В конце ноября Чагатаев попрощался со своим народом. Он дал ему совет – выбрать вместо него старшим человеком народа Ханом, хотя она и носит ребенка от Моллы Черкезова уже пятый месяц; но к тому времени, как она родит, может быть, Чагатаев уже вернется из Москвы обратно на Усть-Урт. Народ подумал немного и согласился: женщина часто бывает лучше мужчины, мать дороже или милее отца.
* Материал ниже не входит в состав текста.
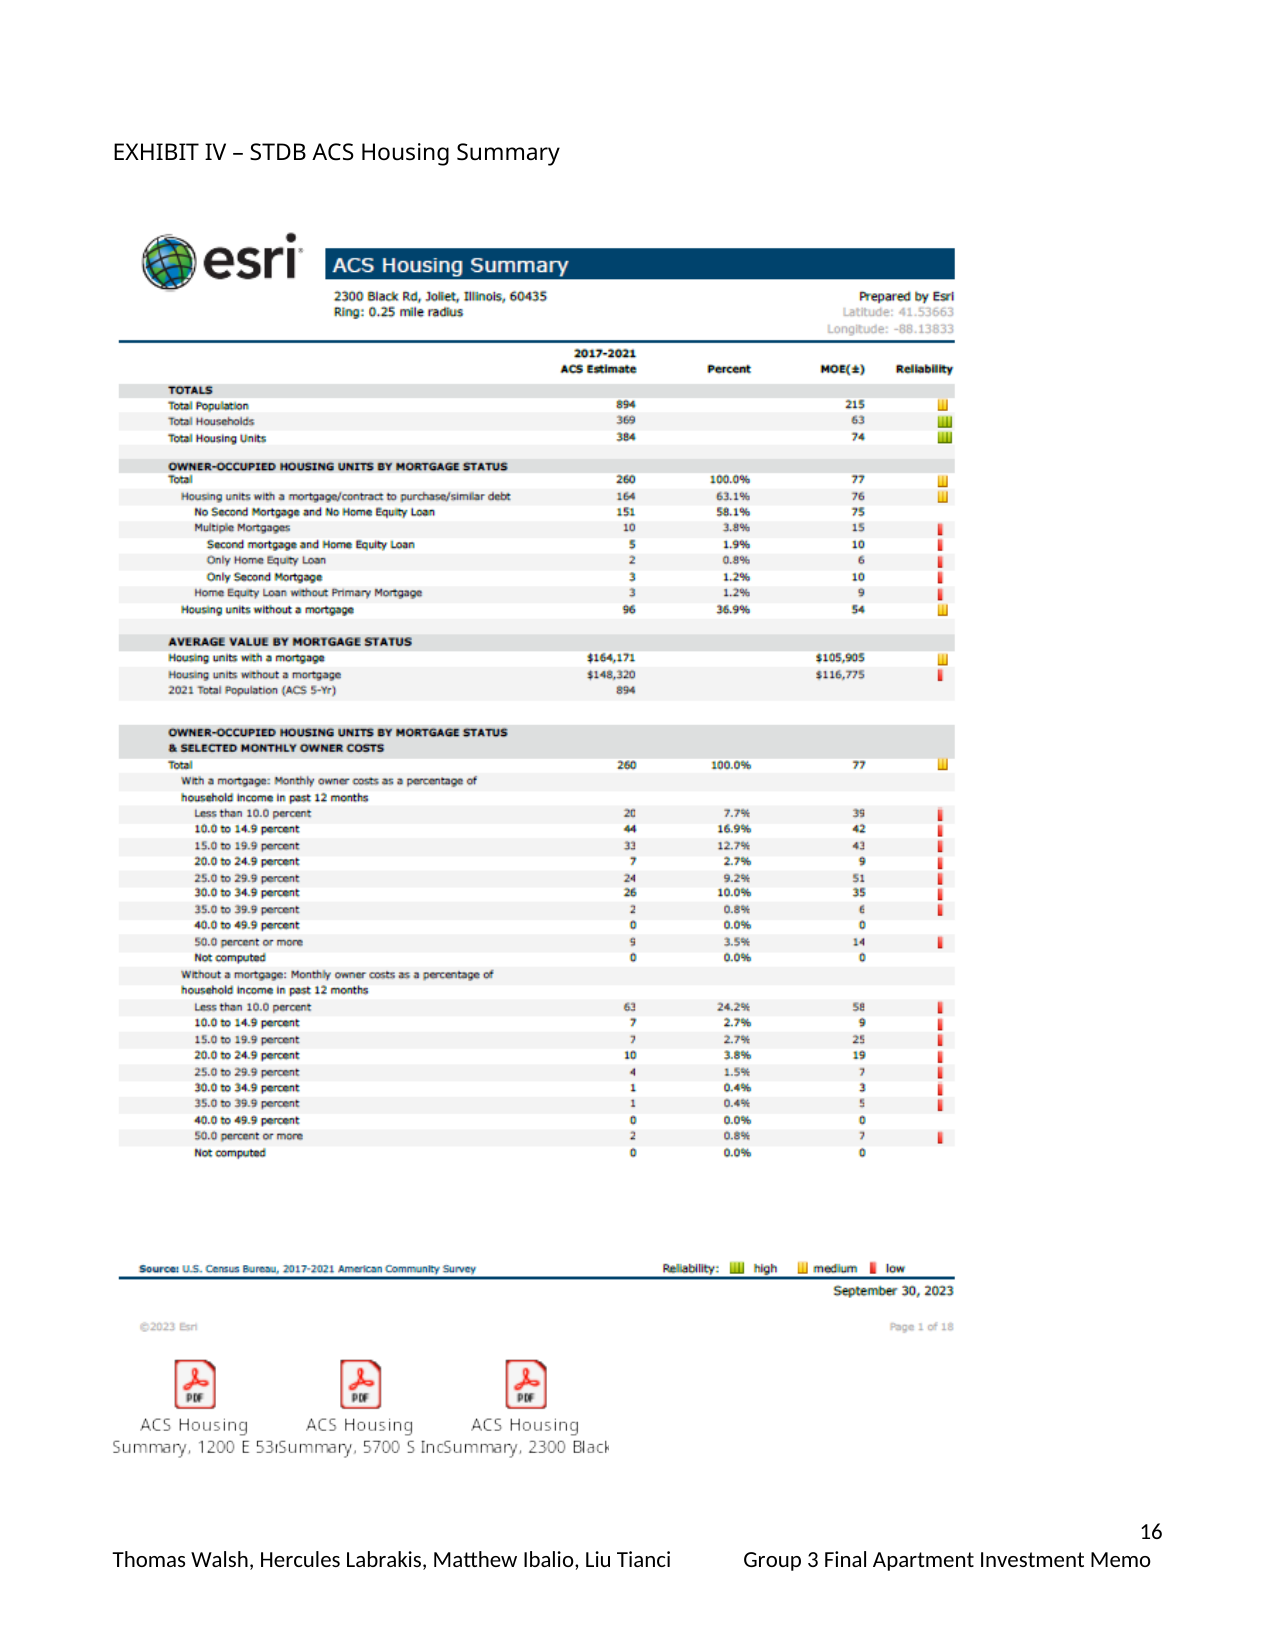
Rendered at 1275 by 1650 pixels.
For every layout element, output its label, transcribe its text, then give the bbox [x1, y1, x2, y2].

subtitle EXHIBIT IV – STDB ACS Housing Summary [112, 136, 1162, 167]
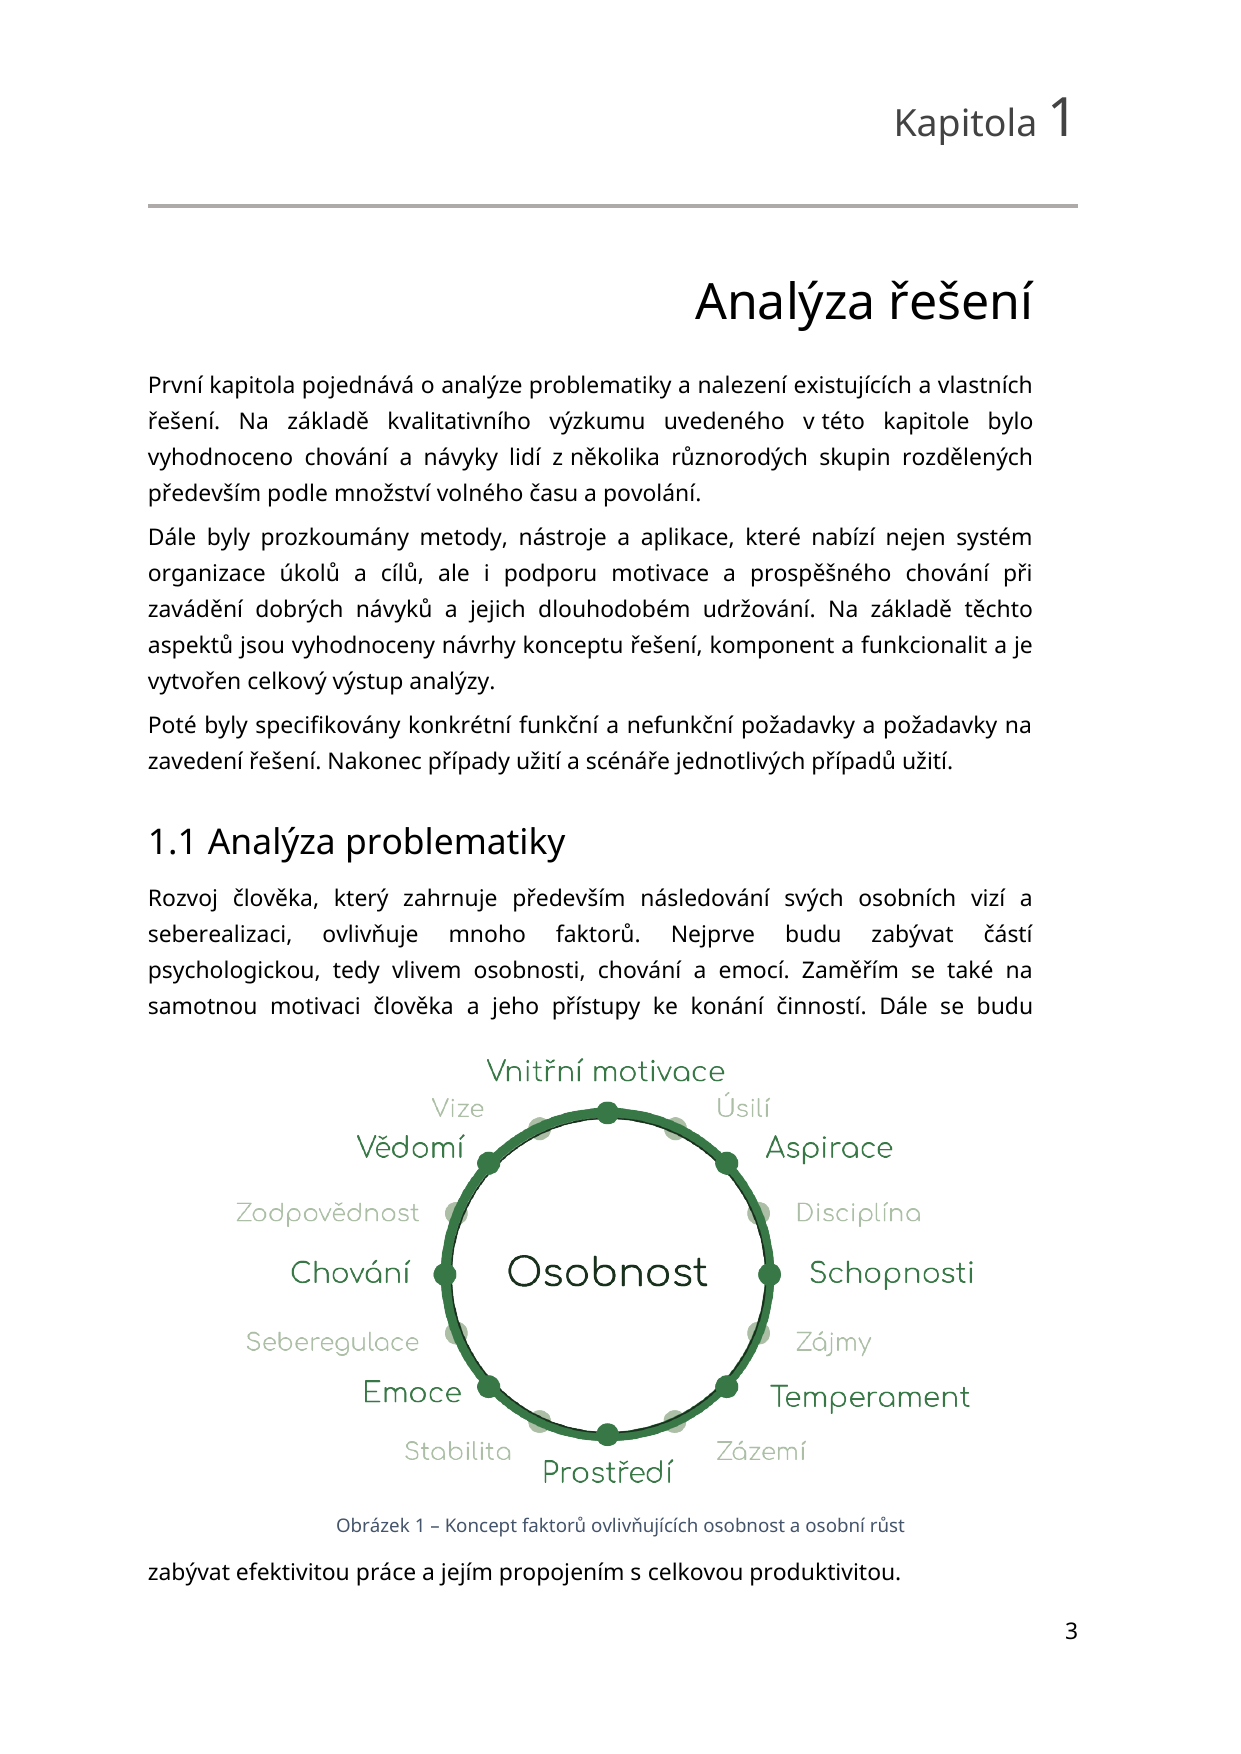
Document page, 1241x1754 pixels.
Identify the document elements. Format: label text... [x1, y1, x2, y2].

subtitle Analýza problematiky [148, 816, 1033, 864]
text První kapitola pojednává o analýze problematiky a nalezení existujících a vlastních řešení. Na základě kvalitativního výzkumu uvedeného v této kapitole bylo vyhodnoceno chování a návyky lidí z několika různorodých skupin rozdělených především podle množství volného času a povolání. [148, 369, 1033, 508]
text Rozvoj člověka, který zahrnuje především následování svých osobních vizí a seberealizaci, ovlivňuje mnoho faktorů. Nejprve budu zabývat částí psychologickou, tedy vlivem osobnosti, chování a emocí. Zaměřím se také na samotnou motivaci člověka a jeho přístupy ke konání činností. Dále se budu zabývat efektivitou práce a jejím propojením s celkovou produktivitou. [148, 882, 1033, 1588]
text Dále byly prozkoumány metody, nástroje a aplikace, které nabízí nejen systém organizace úkolů a cílů, ale i podporu motivace a prospěšného chování při zavádění dobrých návyků a jejich dlouhodobém udržování. Na základě těchto aspektů jsou vyhodnoceny návrhy konceptu řešení, komponent a funkcionalit a je vytvořen celkový výstup analýzy. [148, 521, 1033, 696]
subtitle Analýza řešení [148, 266, 1033, 334]
text Poté byly specifikovány konkrétní funkční a nefunkční požadavky a požadavky na zavedení řešení. Nakonec případy užití a scénáře jednotlivých případů užití. [148, 709, 1033, 776]
picture [235, 1056, 975, 1491]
Девочку Айдым Чагатаев тоже уводил вместе с собой. Он обещал ее отдать в Москве на обучение, а когда Айдым станет ученой девушкой, она сама придет домой на Усть-Урт и научит всех, кто ее дождется, как правильно жить дальше…
Одним утром Назар и Айдым взяли немного пищи с собой на дорогу и спустились с возвышенности Усть-Урта. Весь народ джан вышел их провожать. Сойдя во впадину Сары-Камыша, Чагатаев оглянулся; народ все еще стоял на взгорье и следил за ним.
– Айдым, посмотри на всех, кто остался, – сказал Назар. – Попрощайся!
– А я все равно вернусь ведь домой когда-нибудь, тогда их и увижу, – ответила Айдым и не стала глядеть на маленьких людей, оставшихся вдалеке.
Три овцы и баран следовали за ними полдня по своей воле, потом они отстали и потерялись в пустынных местах.
Из Хивы до Чарджуя Чагатаев и Айдым доехали на грузовом автомобиле, а из Чарджуя отправились на поезде в Ташкент. В Ташкенте Чагатаев пробыл два дня, чтобы доложить о своей деятельности. В ЦК партии Чагатаева поблагодарили за работу по спасению кочевого племени джан от гибели в дельте Амударьи и сказали, что люди дальше сами найдут свою большую дорогу, а не останутся лишь в маленьком овраге Усть-Урта. Счастье всегда имеет большой размер, оно равняется всему социализму.
Айдым жила в чайхане около вокзала и без Чагатаева не выходила на улицу от страха. На второй день вечером Чагатаев взял Айдым за руку, и они пошли садиться на московский поезд. На вокзале он послал телеграмму Ксене, не зная, помнит ли она его теперь. Айдым с удивлением глядела на Назара: он побрился, был без бороды и усов и стал непохожим на того, кто ходил с ней по пустыне, по воде и горам. Она пробовала руками новый костюм на нем, в который он оделся в Ташкенте, и думала, какой Назар богатый. Но Чагатаев ей тоже купил новую узбекскую одежду и переодел ее в вагоне во все новое, а ветхий капот ее спрятал зачем-то к себе в карман.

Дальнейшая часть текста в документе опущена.